*Task statement*:
List every effect that the side-effect list below gives under "Respiratory".

*Page extract*:
::::::

Central nervous system: Headache (24%), somnolence (6% to 13%), insomnia (9% to 12%)

Gastrointestinal: Nausea (15%)

Genitourinary: Ejaculation disorder (9% to 14%)

1% to 10%:

Cardiovascular: Chest pain, hypertension, palpitation

Central nervous system: Dizziness (5%), fatigue (5% to 8%), dreaming abnormal, concentration impaired, fever, irritability, lethargy, lightheadedness, migraine, vertigo, yawning

Dermatologic: Rash

Endocrine & metabolic: Libido decreased (3% to 7%), anorgasmia (2% to 6%), hot flashes, menstrual cramps, menstrual disorder

Gastrointestinal: Diarrhea (8%), xerostomia (6% to 9%), appetite decreased (3%), constipation (3% to 5%), indigestion (3%), abdominal pain (2%), abdominal cramps, appetite increased, flatulence, gastroenteritis, gastroesophageal reflux, heartburn, toothache, vomiting, weight gain/loss

Genitourinary: Impotence (3%), urinary tract infection, urinary frequency

Neuromuscular & skeletal: Arthralgia, limb pain, muscle cramp, myalgia, neck/shoulder pain, paresthesia, tremor

Ocular: Blurred vision

Otic: Earache, tinnitus

Respiratory: Rhinitis (5%), sinusitis (3%), bronchitis, cough, nasal or sinus congestion, sinus headache

Miscellaneous: Diaphoresis (4% to 5%), flu-like syndrome (5%), allergy

<1%: Abdominal discomfort, acne, agitation, alopecia, amnesia, anaphylaxis, anemia, anxiety attack, apathy, arthritis, arthropathy, asthma, auditory hallucination, back discomfort, belching, bilirubin increased, bloating, bradycardia, bruise, bruxism, carbohydrate craving, carpal tunnel syndrome, chest tightness, chills, confusion, conjunctivitis, crying abnormal, depersonalization, depression aggravated, depression, dermatitis, dry eyes, dry skin, dysequilibrium, dyspepsia, dysuria, ECG abnormal, eczema, edema, emotional lability, excitability, eye infection, eye irritation, faintness, feeling unreal, flushing, folliculitis, forgetfulness, furunculosis, gagging, gastritis, gout, hematoma, hemorrhoids, hypercholesterolemia, hyperglycemia, hyper-reflexia, jaw pain, jaw stiffness, jitteriness, joint stiffness, kidney stone, laryngitis, leg pain, lipoma, malaise, menorrhagia, muscle contractions (involuntary), muscle stiffness, muscle weakness, muscular tone increased, nervousness, nosebleed, panic reaction, pelvic inflammation, pneumonia, pruritus, pupils dilated, restless legs, restlessness aggravated, shaking, shortness of breath, spotting between menses, stool frequency increased, suicidal tendency, suicide attempt, syncope, tachycardia, taste alteration, tics, tracheitis, tremulousness nervous, twitching, urinary frequency, varicose vein, vision abnormal, visual disturbance, weakness

Postmarketing and/or case reports: Acute renal failure, akathisia, angioedema, choreoathetosis, delirium, dyskinesia, epidermal necrolysis, erythema multiforme, grand mal seizure, hemolytic anemia, nystagmus, pancreatitis, priapism, prolactinemia, prothrombin decreased, QT prolonged, rhabdomyolysis, serotonin syndrome, thrombocytopenia, thrombosis, torsade de pointes, ventricular arrhythmia, withdrawal syndrome

Overdosage/Toxicology: Treatment should be symptom-directed and supportive.

::::::

*The data*:
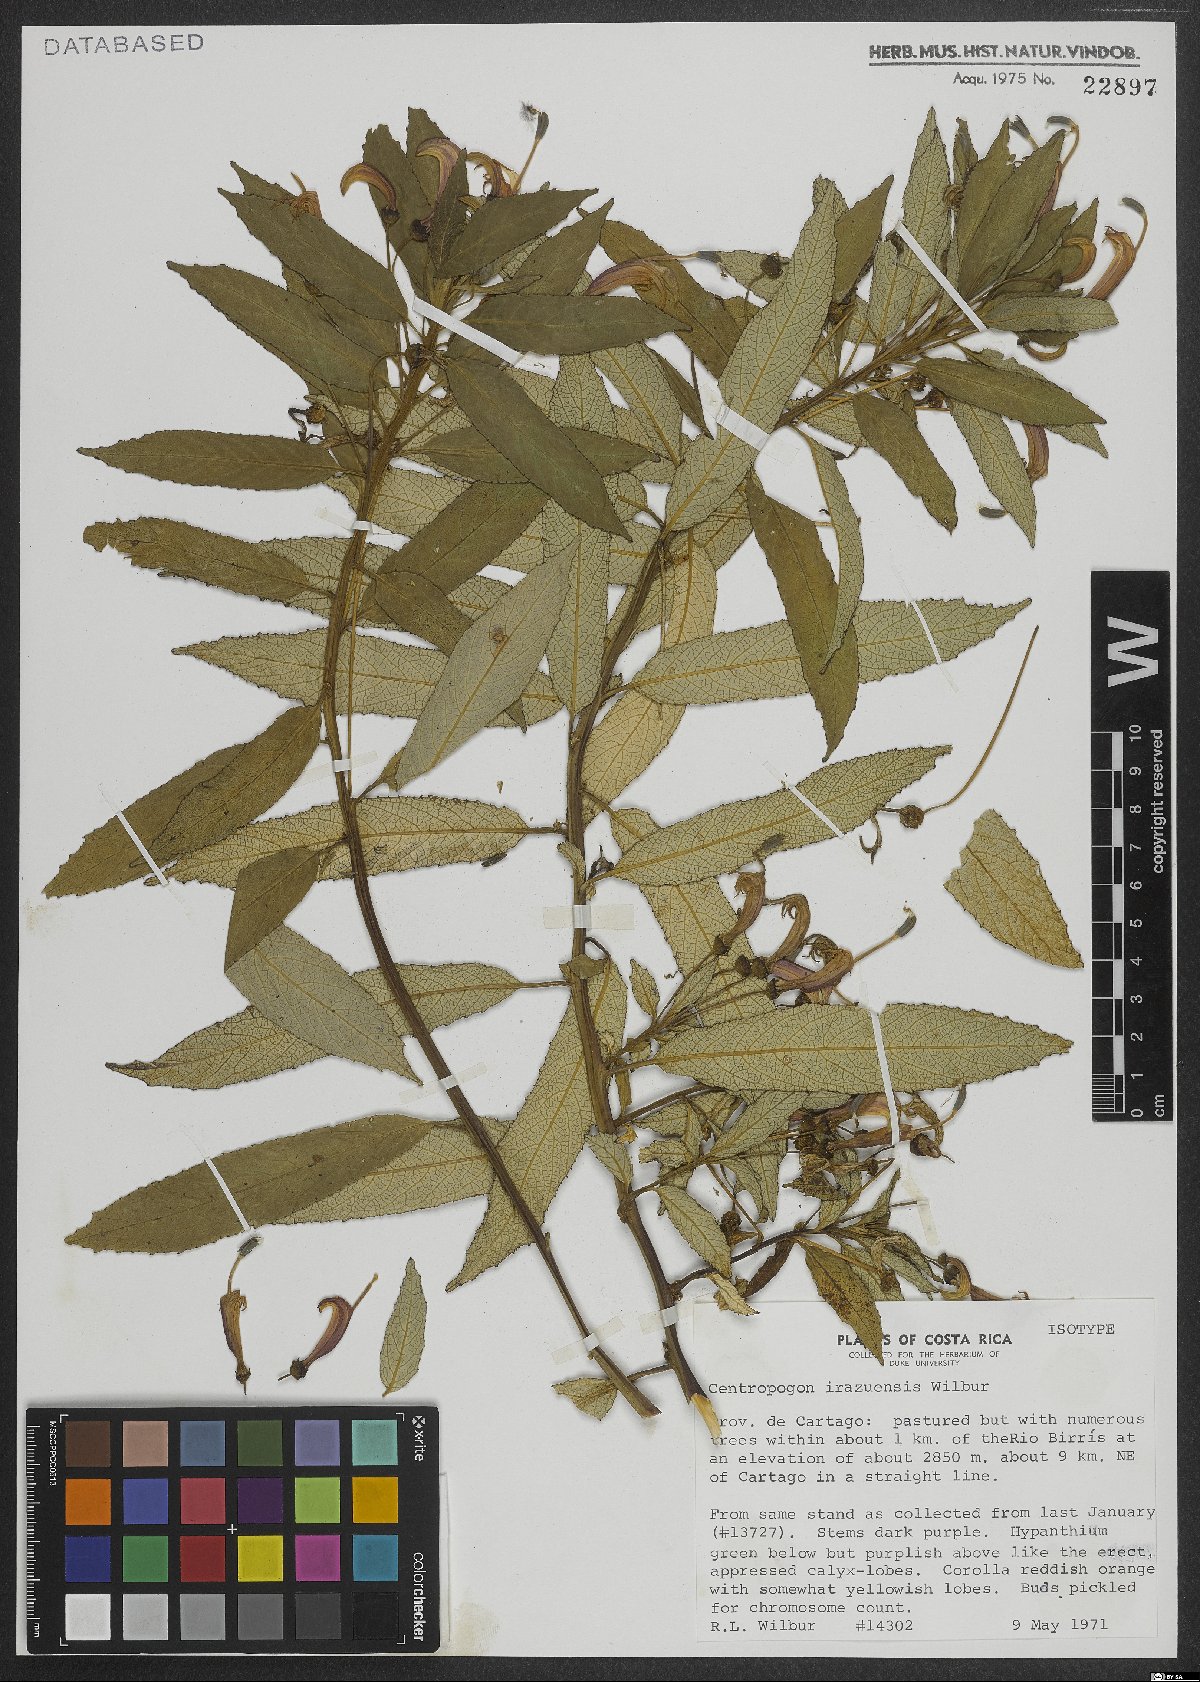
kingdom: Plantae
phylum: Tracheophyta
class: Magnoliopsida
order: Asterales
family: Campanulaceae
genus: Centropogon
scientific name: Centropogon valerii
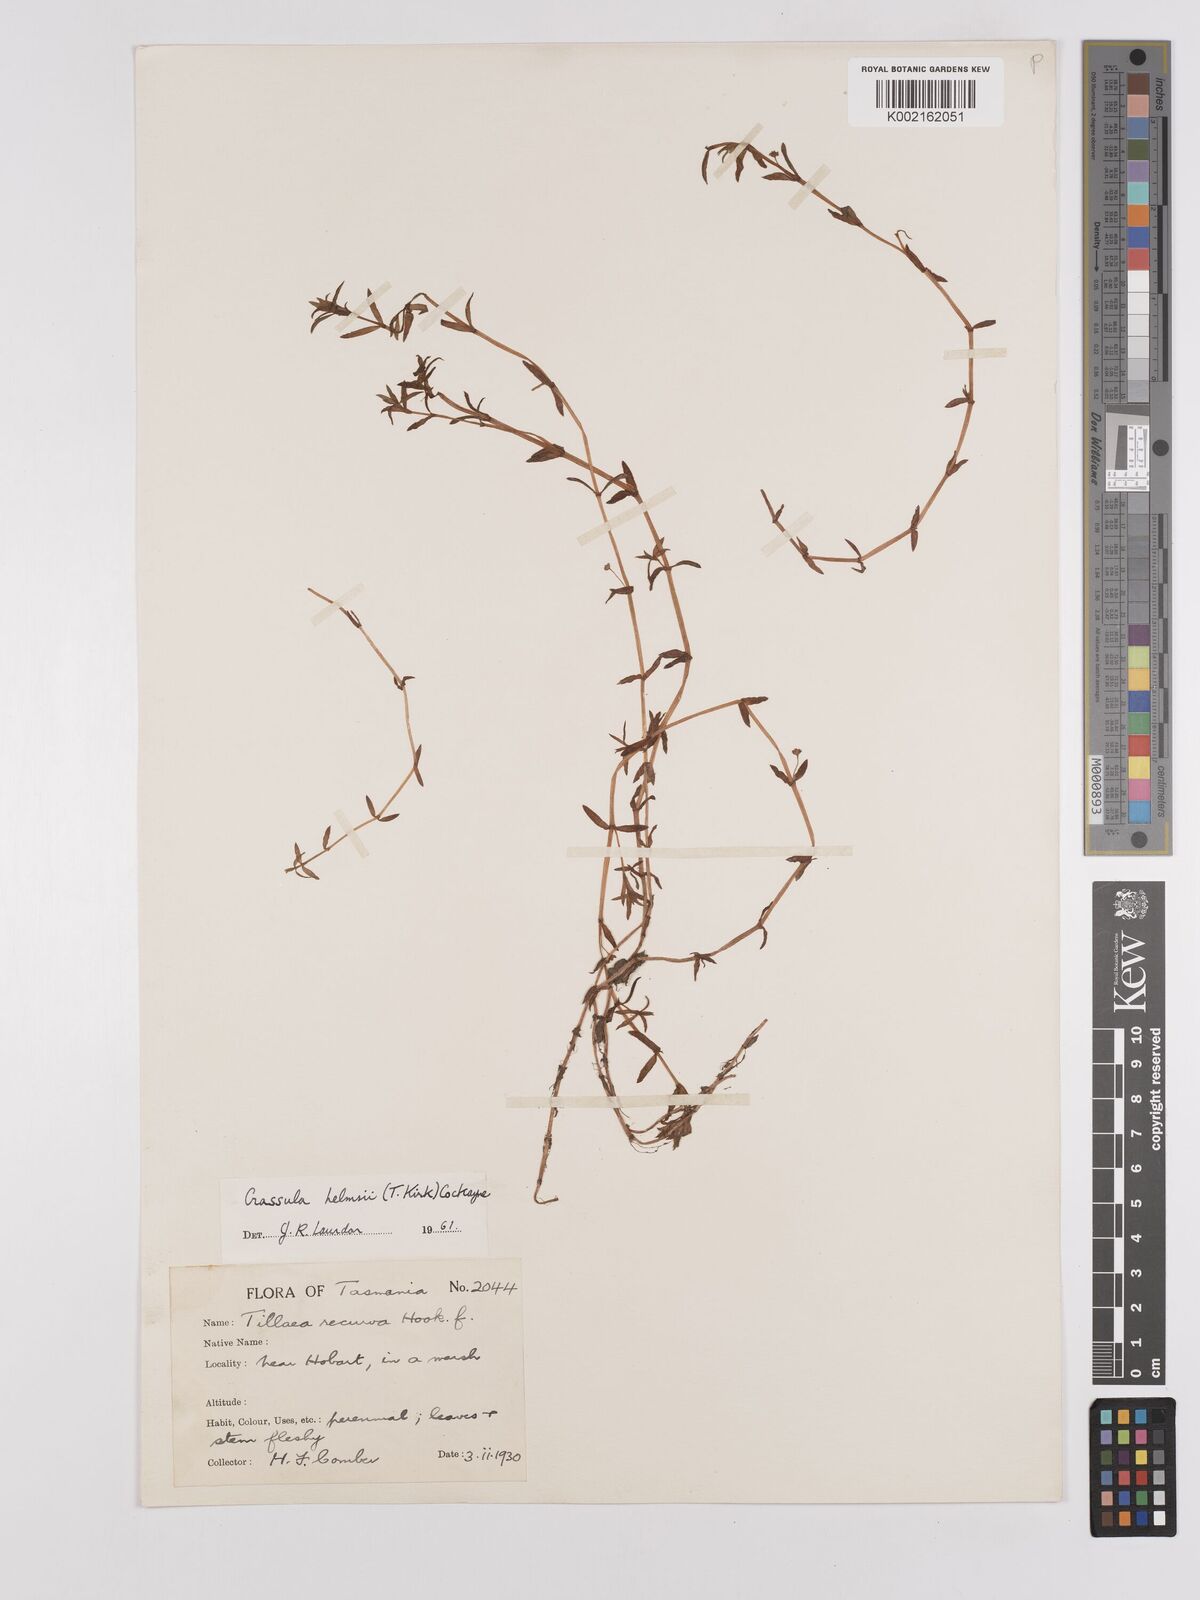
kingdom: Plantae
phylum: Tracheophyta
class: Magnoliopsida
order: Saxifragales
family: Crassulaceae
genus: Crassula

::::::

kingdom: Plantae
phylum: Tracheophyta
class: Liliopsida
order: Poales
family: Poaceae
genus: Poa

::::::

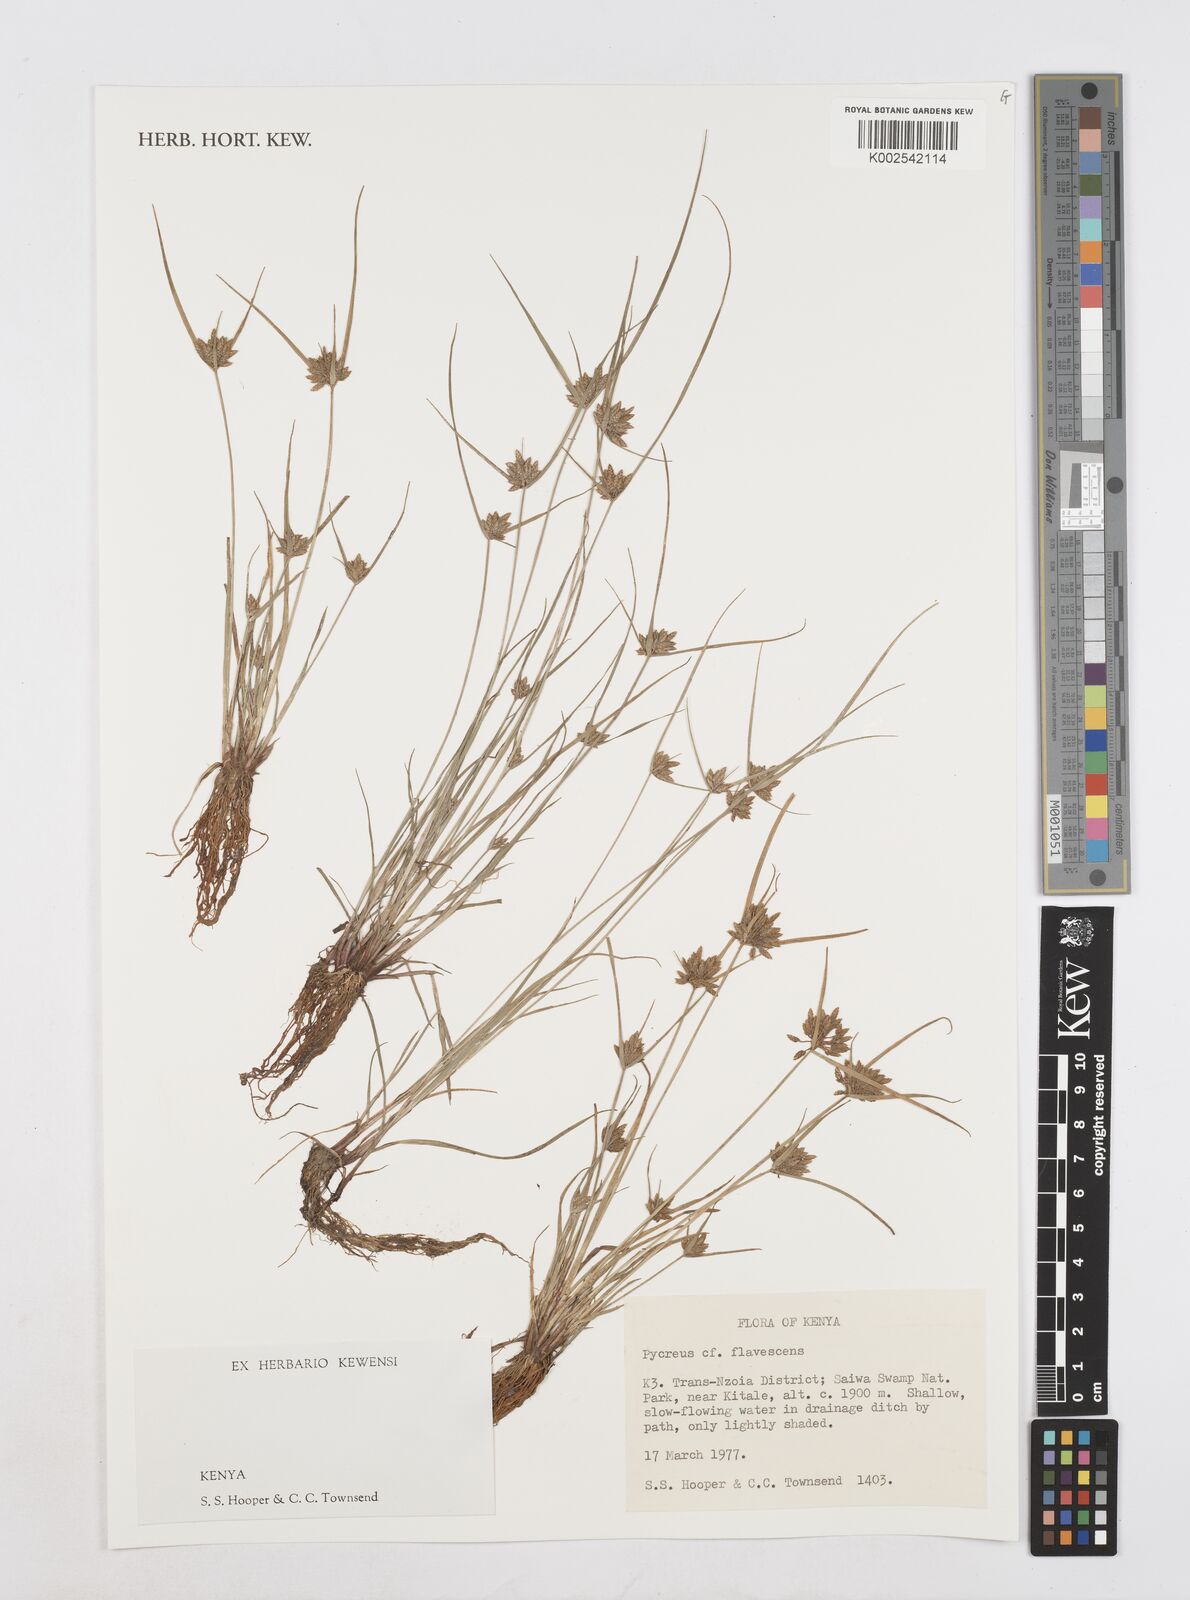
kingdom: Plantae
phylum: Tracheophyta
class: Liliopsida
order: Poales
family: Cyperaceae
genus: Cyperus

::::::

*Reply to the task*:
Rhinitis (5%), sinusitis (3%), bronchitis, cough, nasal or sinus congestion, sinus headache